Venue: San Diego County, Calif.
Offer: $5 million (during jury deliberations).
Plaintiff: Russell Sheaffer.
Defendants: NuCO2, Thomas J. Mose.
Insurer: American International Group (excess) for NuCO2.
Russell Sheaffer, 24, was a Ph.D. student at Indiana State University who was working in California on a documentary in November 2012. While driving his Toyota Solara on southbound Interstate 15 in Escondido, he stopped behind two other vehicles. A 35,000-pound Freightliner tanker driven by Thomas Mose, and owned by his employer, NuCO2, was traveling at high speeds and crashed into the rear of five vehicles, causing a chain-reaction accident.
Sheaffer's vehicle was struck from behind, causing his driver's seat to break before his car was propelled into the sport utility vehicle in front of him. He suffered multiple head injuries and fractures to his face and jaw in addition to a concussion. He was hospitalized for three days after undergoing surgery and sustained what was identified as a mild complex/moderate traumatic brain injury. His jaw was wired shut for eight weeks and underwent subsequent surgeries for pain sustained from his injuries.
Sheaffer alleged that Mose was negligent, and that he and NuCO2 were liable for Sheaffer's injuries. The defendants later admitted liability.
After the accident, Sheaffer continued his Ph.D. program, maintained a nearly 4.0 grade point average, and completed the program.
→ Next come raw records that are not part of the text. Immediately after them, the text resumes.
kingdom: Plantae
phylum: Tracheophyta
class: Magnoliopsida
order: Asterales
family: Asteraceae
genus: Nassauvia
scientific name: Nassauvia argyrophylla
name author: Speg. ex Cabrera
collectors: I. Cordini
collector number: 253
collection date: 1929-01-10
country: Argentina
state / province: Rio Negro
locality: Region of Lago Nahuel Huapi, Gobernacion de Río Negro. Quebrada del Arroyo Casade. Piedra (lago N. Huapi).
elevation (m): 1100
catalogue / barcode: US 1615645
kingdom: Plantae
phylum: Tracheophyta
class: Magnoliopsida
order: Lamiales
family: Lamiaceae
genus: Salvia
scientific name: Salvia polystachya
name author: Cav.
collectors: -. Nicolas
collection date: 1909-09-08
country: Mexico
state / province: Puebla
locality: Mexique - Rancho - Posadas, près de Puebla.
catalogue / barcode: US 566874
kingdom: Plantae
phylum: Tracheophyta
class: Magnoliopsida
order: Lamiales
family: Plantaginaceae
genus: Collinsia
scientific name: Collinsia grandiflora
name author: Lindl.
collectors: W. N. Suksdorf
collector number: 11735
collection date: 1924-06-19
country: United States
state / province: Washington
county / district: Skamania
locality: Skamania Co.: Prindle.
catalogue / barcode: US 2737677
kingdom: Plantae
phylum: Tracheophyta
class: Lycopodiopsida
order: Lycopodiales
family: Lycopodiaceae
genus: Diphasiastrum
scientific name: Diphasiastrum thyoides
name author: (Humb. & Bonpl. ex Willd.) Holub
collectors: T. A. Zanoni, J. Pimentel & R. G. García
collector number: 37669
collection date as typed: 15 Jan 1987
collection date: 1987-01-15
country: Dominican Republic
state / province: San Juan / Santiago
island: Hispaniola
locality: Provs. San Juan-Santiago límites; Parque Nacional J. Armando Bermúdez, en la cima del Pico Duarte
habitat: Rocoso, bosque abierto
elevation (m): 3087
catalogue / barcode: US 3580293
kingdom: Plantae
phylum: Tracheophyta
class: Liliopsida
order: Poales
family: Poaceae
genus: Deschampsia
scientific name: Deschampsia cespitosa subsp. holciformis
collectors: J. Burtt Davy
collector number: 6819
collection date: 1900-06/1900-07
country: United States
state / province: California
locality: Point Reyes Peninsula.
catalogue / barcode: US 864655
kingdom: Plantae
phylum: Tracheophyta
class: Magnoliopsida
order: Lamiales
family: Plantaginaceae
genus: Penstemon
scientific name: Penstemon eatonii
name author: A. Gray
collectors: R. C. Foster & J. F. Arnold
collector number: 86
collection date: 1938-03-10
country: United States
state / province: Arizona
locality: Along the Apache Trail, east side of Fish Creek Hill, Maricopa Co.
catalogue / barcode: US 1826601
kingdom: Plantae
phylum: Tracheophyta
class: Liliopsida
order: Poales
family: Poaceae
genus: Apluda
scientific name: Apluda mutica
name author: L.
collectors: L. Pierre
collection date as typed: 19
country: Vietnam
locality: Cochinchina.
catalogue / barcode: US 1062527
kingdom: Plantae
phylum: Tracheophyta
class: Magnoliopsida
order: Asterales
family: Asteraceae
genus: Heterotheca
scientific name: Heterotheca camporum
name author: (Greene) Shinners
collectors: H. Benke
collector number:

In addition, he received a fellowship and was named one of 110 film students to watch by Variety magazine just two weeks before the trial in June 2015. He attended film festivals around the globe, taught graduate and undergraduate classes, got married and never missed a day of classes following the accident.
During the trial he said that he struggled to obtain his Ph.D., and that most of the accolades he received were for accomplishments completed before the accident. He claimed that all of his activities were undertaken despite being in constant pain and requiring continued care and future surgeries. His dentist presented a $5 million treatment and life-care plan during the trial.
Defense counsel presented experts who disputed the extent of Sheaffer's injuries and contended he only suffered a concussion, which should have healed in about three months. They also disputed his contention that he suffered from a permanent traumatic brain injury, instead saying that he suffered from a disorder that caused him to believe he was still suffering from cognitive issues. In addition, despite the fact that Sheaffer's dentist had presented a life-care plan totaling $5 million, during depositions he testified that Sheaffer did not need any additional surgery and that his medical costs only totaled $30,000. Counsel further asserted that the injuries did not impact Sheaffer's earning ability or his life.
The jury awarded Sheaffer damages totaling $17,393,479.87. Post-trial the parties agreed to settle for a confidential amount.